I'm going for a run today because it feels good. I'm combining my runs with incline walking too, after each run, which seems to help things along and make things more interesting on my treadmill in my dreary, empty basement. I can't wait until it warms up outside so I can take Brooklyn out walking around! Oohh I can feel spring is on its way!! hehe!
...Oi, have I got spring fever, or what?! haha!
Saturday, February 9
I'm in a great mood and even though I haven't lost any weight I feel slimmer and like I have more energy...so I think I am skimming down even though the weigh scale isn't budging.
But anyhow, I feel good, really good and am just going to enjoy the day and the weekend!!
Also have some new pics to post soon too :)
Friday, February 8
First problem, no sauna; the electrician we had lined up cancelled on us and so now we are left to find someone else and beg for mercy that they are available! Piss me off!!
Second problem, no warmer temperatures; the temperature has warmed up, yes to -31c (yippee) but with the wind chill it is actually a balmy -45c out there!! Fuuuuck!
Third and most irritating problem of all, no weight loss; no none. zero...actually not zero but +1.5 pounds! Fuck me*. Hard.
*Please note: this is not literal of course...this is something I say when I'm SUPER califragilisticespialadociously pissed off.
Wednesday, February 6
But oh did I ever miss my baby girl...I don't know how I am going to be gone for 4 months next year...it is going to be a HUUGE and heartbreaking challenge :(
I didn't spend too much money though (just went a little over budget) and I didn't eat too much either...all in all I would say it was a success! hehe!
So now it's back to work and I have a few new ideas to start up with. I also registered for my spring and summer week-long courses and now just have to save up for that...it's gonna be a bit more expensive than I thought...oi! Hopefully work gets back to me soon on if they are going to help me out a bit in that department!
Also the electrician for our sauna should be in today and hopefully, hopefully have it hooked it by today too!
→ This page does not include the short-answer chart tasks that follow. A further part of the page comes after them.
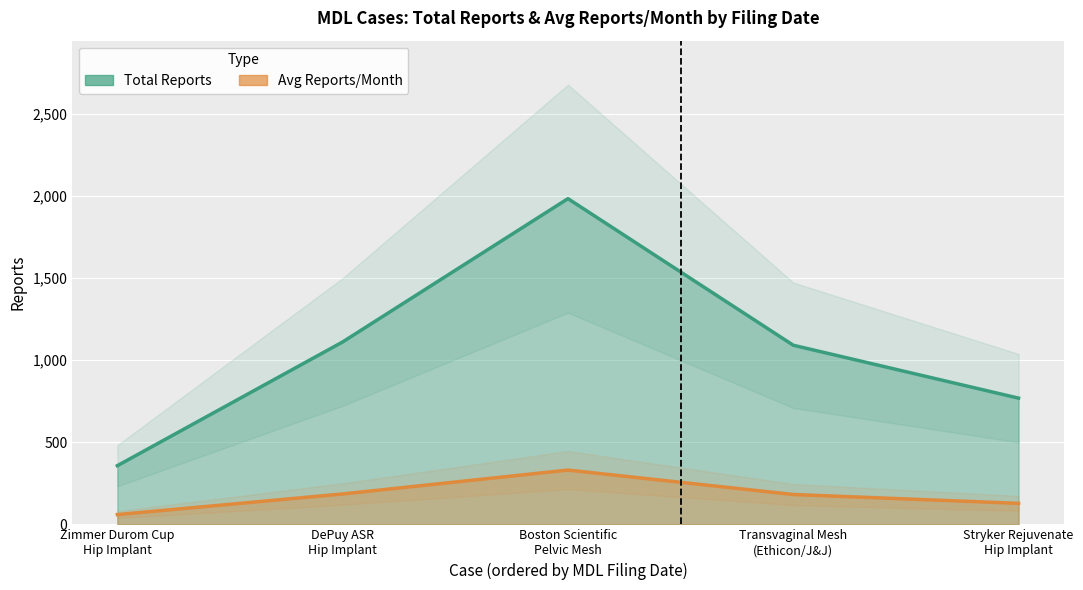

Count the number of data series in this chart.

2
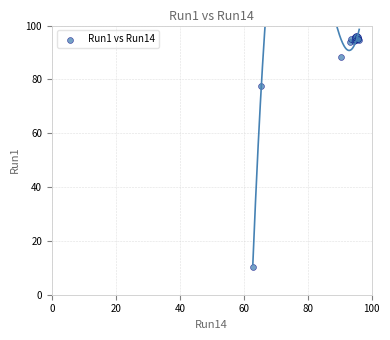

What Y value in the scatter plot is closest to 53?

77.5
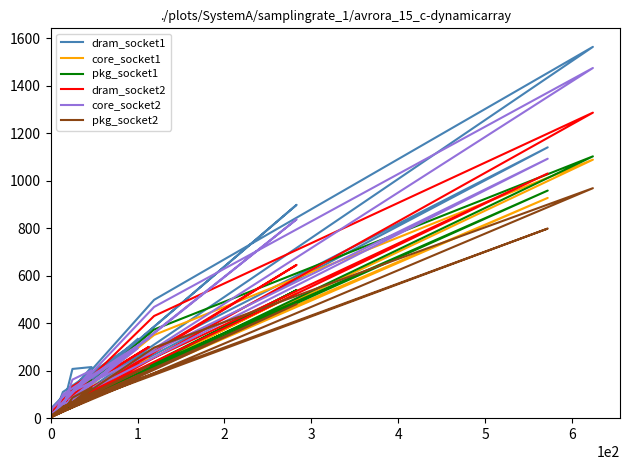

What is the difference between the second highest and minimum values in the dram_socket1 series?

1130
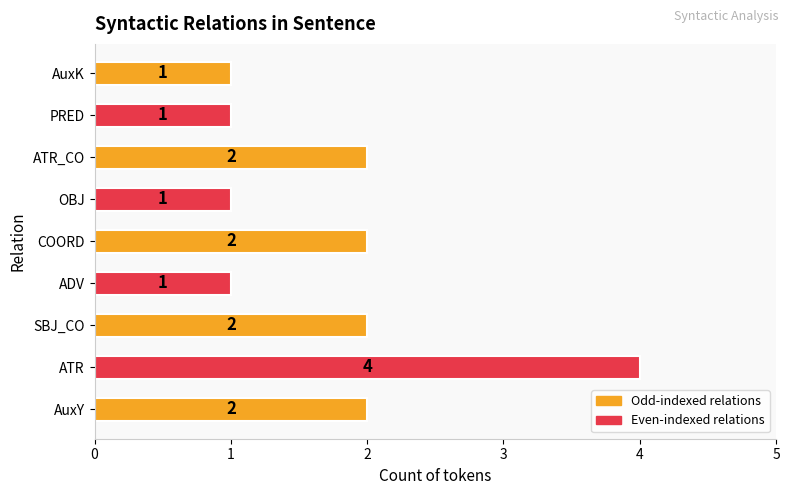

Does the chart contain any negative values?

No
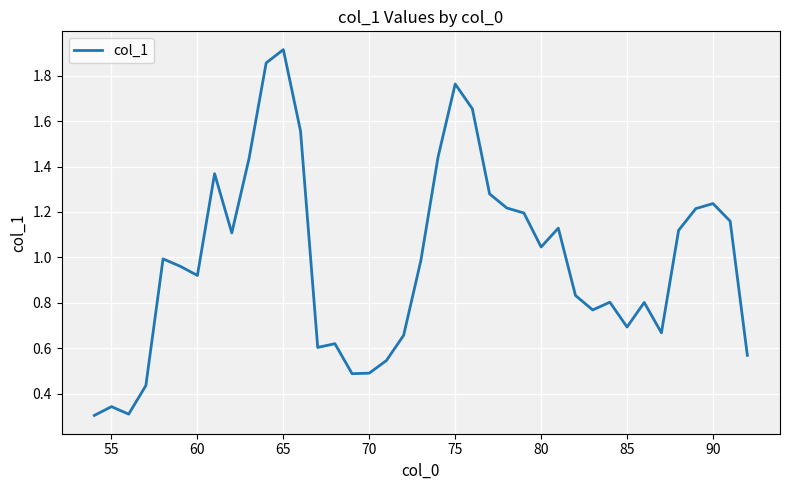

Is it true that the value at 80 is 1.8?

False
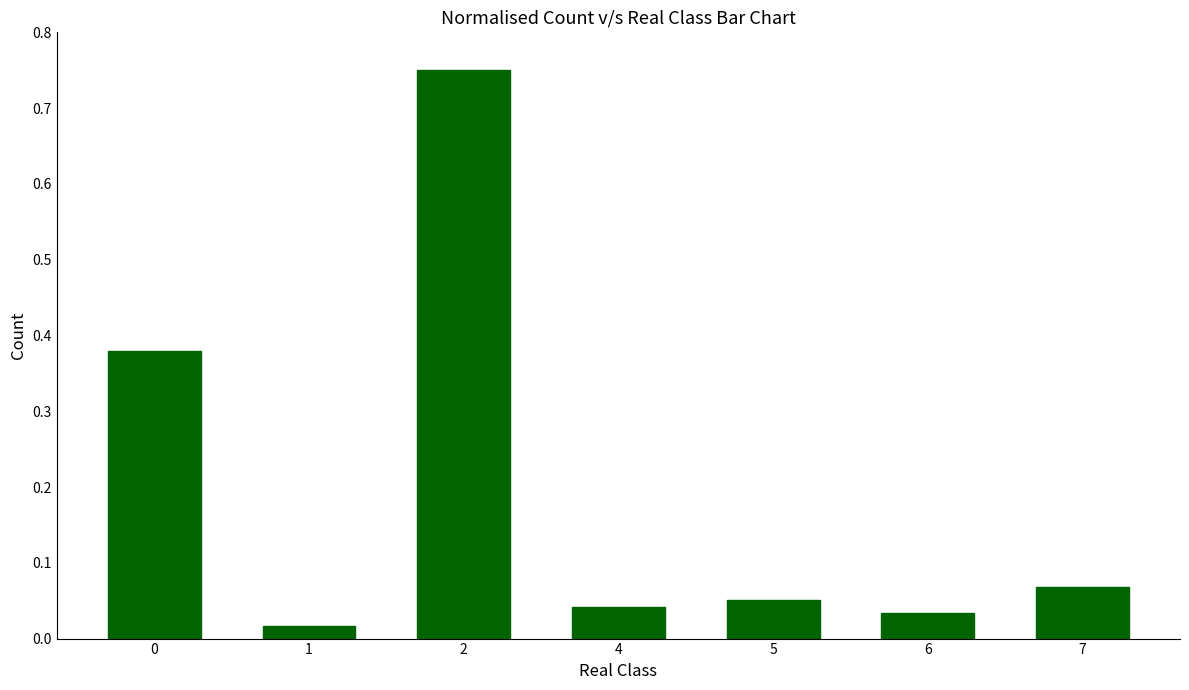

At which label is the value closest to 0?

1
Oh please, oh please get it ready already!! :)
Sunday, February 3
In other news, we are thinking of heading to NFLD this summer...again...to visit the in-laws and so that they can visit with their grand-daughter. Otherwise they won't get to see her until 2010 sometime, due to all my work and grad school and future pregnancy plans...I got lots going on in my little mind :) And it doesn't sound like they are ever going to visit us...so we'll probably go there this summer and then hold off for 2 years to go visit again. So that I can finish graduate school and have another kid! Oi!
On the diet front, things are going great! I haven't lost significant pounds yet but I'm being alot more realistic with a new and less obssessed goal of losing 1-2 pounds per week. And so far, so good. And my bloating has gone way down and I feel 110% better about eating and about foods in general...I feel like I'm finally over the obssessive stage (for me I think it takes about a solid month) and am now into the long term weight management phase where you are very aware of what you eat and how you eat it. I'm actually thinking of making most of my meals and some foods from scratch. This idea might actually help with our budget being a bit more tightened and it will also give me something extra to focus on and do at home, especially in the winter time where you can't get out as much. We'll see how long that lasts in the summer but really summer is all about eating fresh and raw foods anyways so it shouldn't be too big of a deal. But I do quite enjoy making my weekly loaves of bread :) I haven't even bought any bread in like 3 weeks! And I've started making whole wheat and am tinkering with the recipe each time so that it is good and tasty but also wholesome.
Well I am going to go to bed soon and worry about going for an underground tour of an old gold mine tomorrow morning in the -58c weather!! Boy, this tour better fricken take place in a warm, heated vehicle otherwise I'm just gonna cry!!